Dragging the tent, wet from last night, from the trailer, he began to work with cold hands to set it up. Everything was heavier when wet and the tent was no different. It stuck together as he opened it and sagged slightly on its supports when he finally had it secured. Into it he tossed a self-inflating air mattress and the sleeping bag. Slightly damp or not, it was all he had and would be warmer than nothing, if not particularly comfortable.
Weighing in one hand the sandwich he had made and put into a plastic bag at noon, a can of vegetable soup in the other, he considered the difficulties of heating soup on his Whisperlight stove in the confines of the tent. He longed for something hot to help warm him up and wished he had heated it and filled his metal thermos at lunchtime. But getting out the stove, putting it together, pumping to pressurize, then lighting it was suddenly more than his tired mind and body would accept.
In the space just across the road from him was a motor home with its coach lights still on. Though the curtains were drawn and the blinds closed, he had seen a woman looking out in his direction a few minutes earlier.

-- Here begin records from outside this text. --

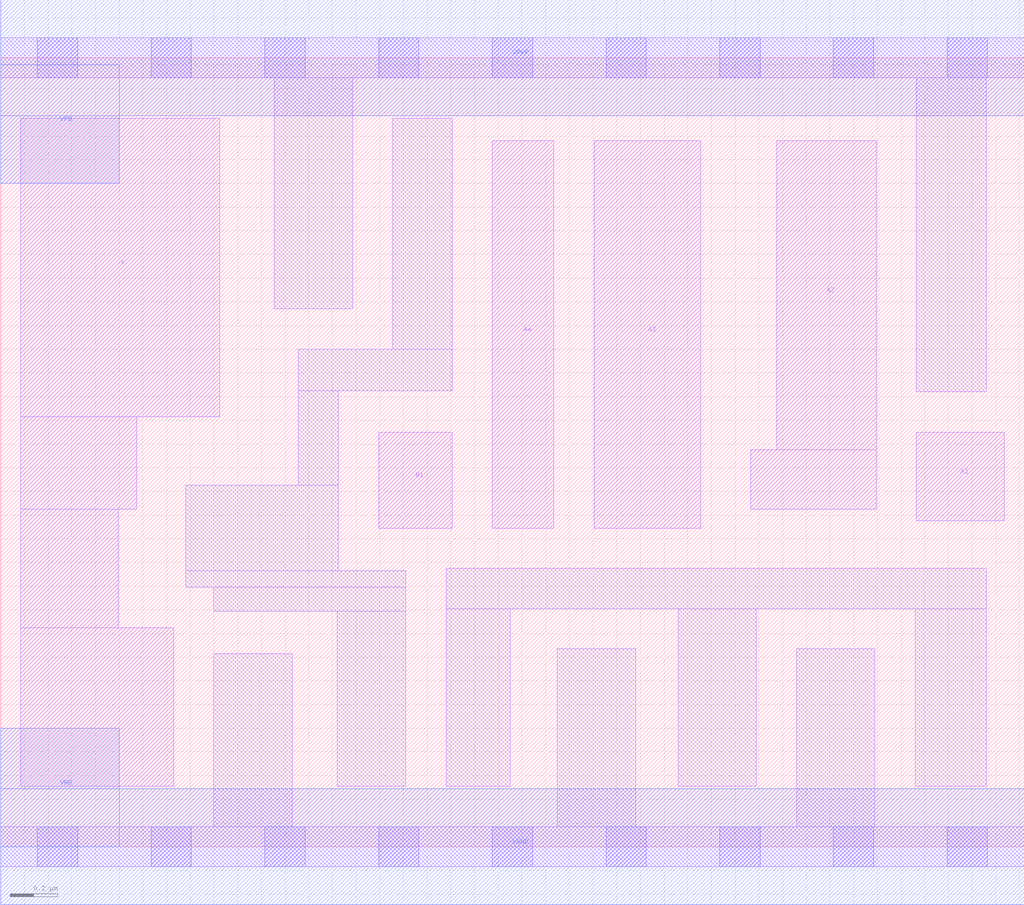
<source format=lef>
# Copyright 2020 The SkyWater PDK Authors
#
# Licensed under the Apache License, Version 2.0 (the "License");
# you may not use this file except in compliance with the License.
# You may obtain a copy of the License at
#
#     https://www.apache.org/licenses/LICENSE-2.0
#
# Unless required by applicable law or agreed to in writing, software
# distributed under the License is distributed on an "AS IS" BASIS,
# WITHOUT WARRANTIES OR CONDITIONS OF ANY KIND, either express or implied.
# See the License for the specific language governing permissions and
# limitations under the License.
#
# SPDX-License-Identifier: Apache-2.0

VERSION 5.5 ;
NAMESCASESENSITIVE ON ;
BUSBITCHARS "[]" ;
DIVIDERCHAR "/" ;
MACRO sky130_fd_sc_lp__o41a_1
  CLASS CORE ;
  SOURCE USER ;
  ORIGIN  0.000000  0.000000 ;
  SIZE  4.320000 BY  3.330000 ;
  SYMMETRY X Y R90 ;
  SITE unit ;
  PIN A1
    ANTENNAGATEAREA  0.315000 ;
    DIRECTION INPUT ;
    USE SIGNAL ;
    PORT
      LAYER li1 ;
        RECT 3.865000 1.375000 4.235000 1.750000 ;
    END
  END A1
  PIN A2
    ANTENNAGATEAREA  0.315000 ;
    DIRECTION INPUT ;
    USE SIGNAL ;
    PORT
      LAYER li1 ;
        RECT 3.165000 1.425000 3.695000 1.675000 ;
        RECT 3.275000 1.675000 3.695000 2.980000 ;
    END
  END A2
  PIN A3
    ANTENNAGATEAREA  0.315000 ;
    DIRECTION INPUT ;
    USE SIGNAL ;
    PORT
      LAYER li1 ;
        RECT 2.505000 1.345000 2.955000 2.980000 ;
    END
  END A3
  PIN A4
    ANTENNAGATEAREA  0.315000 ;
    DIRECTION INPUT ;
    USE SIGNAL ;
    PORT
      LAYER li1 ;
        RECT 2.075000 1.345000 2.335000 2.980000 ;
    END
  END A4
  PIN B1
    ANTENNAGATEAREA  0.315000 ;
    DIRECTION INPUT ;
    USE SIGNAL ;
    PORT
      LAYER li1 ;
        RECT 1.595000 1.345000 1.905000 1.750000 ;
    END
  END B1
  PIN X
    ANTENNADIFFAREA  1.270500 ;
    DIRECTION OUTPUT ;
    USE SIGNAL ;
    PORT
      LAYER li1 ;
        RECT 0.085000 0.255000 0.730000 0.925000 ;
        RECT 0.085000 0.925000 0.495000 1.425000 ;
        RECT 0.085000 1.425000 0.575000 1.815000 ;
        RECT 0.085000 1.815000 0.925000 3.075000 ;
    END
  END X
  PIN VGND
    DIRECTION INOUT ;
    USE GROUND ;
    PORT
      LAYER met1 ;
        RECT 0.000000 -0.245000 4.320000 0.245000 ;
    END
  END VGND
  PIN VNB
    DIRECTION INOUT ;
    USE GROUND ;
    PORT
      LAYER met1 ;
        RECT 0.000000 0.000000 0.500000 0.500000 ;
    END
  END VNB
  PIN VPB
    DIRECTION INOUT ;
    USE POWER ;
    PORT
      LAYER met1 ;
        RECT 0.000000 2.800000 0.500000 3.300000 ;
    END
  END VPB
  PIN VPWR
    DIRECTION INOUT ;
    USE POWER ;
    PORT
      LAYER met1 ;
        RECT 0.000000 3.085000 4.320000 3.575000 ;
    END
  END VPWR
  OBS
    LAYER li1 ;
      RECT 0.000000 -0.085000 4.320000 0.085000 ;
      RECT 0.000000  3.245000 4.320000 3.415000 ;
      RECT 0.780000  1.095000 1.710000 1.165000 ;
      RECT 0.780000  1.165000 1.425000 1.525000 ;
      RECT 0.900000  0.085000 1.230000 0.815000 ;
      RECT 0.900000  0.995000 1.710000 1.095000 ;
      RECT 1.155000  2.270000 1.485000 3.245000 ;
      RECT 1.255000  1.525000 1.425000 1.925000 ;
      RECT 1.255000  1.925000 1.905000 2.100000 ;
      RECT 1.420000  0.255000 1.710000 0.995000 ;
      RECT 1.655000  2.100000 1.905000 3.075000 ;
      RECT 1.880000  0.255000 2.150000 1.005000 ;
      RECT 1.880000  1.005000 4.160000 1.175000 ;
      RECT 2.350000  0.085000 2.680000 0.835000 ;
      RECT 2.860000  0.255000 3.190000 1.005000 ;
      RECT 3.360000  0.085000 3.690000 0.835000 ;
      RECT 3.860000  0.255000 4.160000 1.005000 ;
      RECT 3.865000  1.920000 4.160000 3.245000 ;
    LAYER mcon ;
      RECT 0.155000 -0.085000 0.325000 0.085000 ;
      RECT 0.155000  3.245000 0.325000 3.415000 ;
      RECT 0.635000 -0.085000 0.805000 0.085000 ;
      RECT 0.635000  3.245000 0.805000 3.415000 ;
      RECT 1.115000 -0.085000 1.285000 0.085000 ;
      RECT 1.115000  3.245000 1.285000 3.415000 ;
      RECT 1.595000 -0.085000 1.765000 0.085000 ;
      RECT 1.595000  3.245000 1.765000 3.415000 ;
      RECT 2.075000 -0.085000 2.245000 0.085000 ;
      RECT 2.075000  3.245000 2.245000 3.415000 ;
      RECT 2.555000 -0.085000 2.725000 0.085000 ;
      RECT 2.555000  3.245000 2.725000 3.415000 ;
      RECT 3.035000 -0.085000 3.205000 0.085000 ;
      RECT 3.035000  3.245000 3.205000 3.415000 ;
      RECT 3.515000 -0.085000 3.685000 0.085000 ;
      RECT 3.515000  3.245000 3.685000 3.415000 ;
      RECT 3.995000 -0.085000 4.165000 0.085000 ;
      RECT 3.995000  3.245000 4.165000 3.415000 ;
  END
END sky130_fd_sc_lp__o41a_1
END LIBRARY

</source>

Closing the trailer cover and s
addlebags, he took the soup and sandwich, reticence overcome by the idea of something hot to eat, and walked quickly across the road to knock on the door before he could change his mind.
Jessie, startled from her reading by the knock, got up to answer it, Tank by her side. Turning on the exterior light and peering out, she saw the cyclist from across the road and opened the door to see what he wanted. He was wearing a yellow slicker and was tall enough so that, though he stood below her on the ground, he didn’t have to look up very far to meet her questioning assessment. With his can of soup and sandwich, he reminded her of a small boy with an empty bowl out of some Dickensian orphanage.
“Hi,” she said and couldn’t help smiling.
He was shivering slightly without the exertion of peddling to keep him warm. “I was just wondering if I could beg the use of your stove long enough to heat this soup and some water to wash in. I know it’s an imposition, but—”
He looked harmless enough and clearly in need of warmth of some kind. Jessie made a quick decision and interrupted. “Why not? Come on in.” She moved back to give him room to come up the two steps, closing the door behind him.
“Hey, I really appreciate this.” He set the can of soup on the table and held out a cold wet hand. “I’m Craig Severson.”
Jessie introduced herself and Tank, wiped her damp hand on her jeans, and picked up the soup. “I’ll have this hot in a minute or two.”
“I can do it. Just loan me a can opener and a pan.”
“Already got it covered. There’s hot water, soap, and a towel in the bathroom. Go ahead and wash. You’ll feel better—and warmer.”
“Thanks,” he sighed gratefully, stripped off the rain slicker, and went to do as instructed.
When he returned, combing his wet hair back with his fingers, scrubbed face glowing, Jessie had already poured the steaming vegetable soup into a bowl on the table, set a hot cup of tea next to it, and was in the process of making a toasted cheese sandwich. Some of the grapes from the Jasper market and an apple lay close by in a bowl.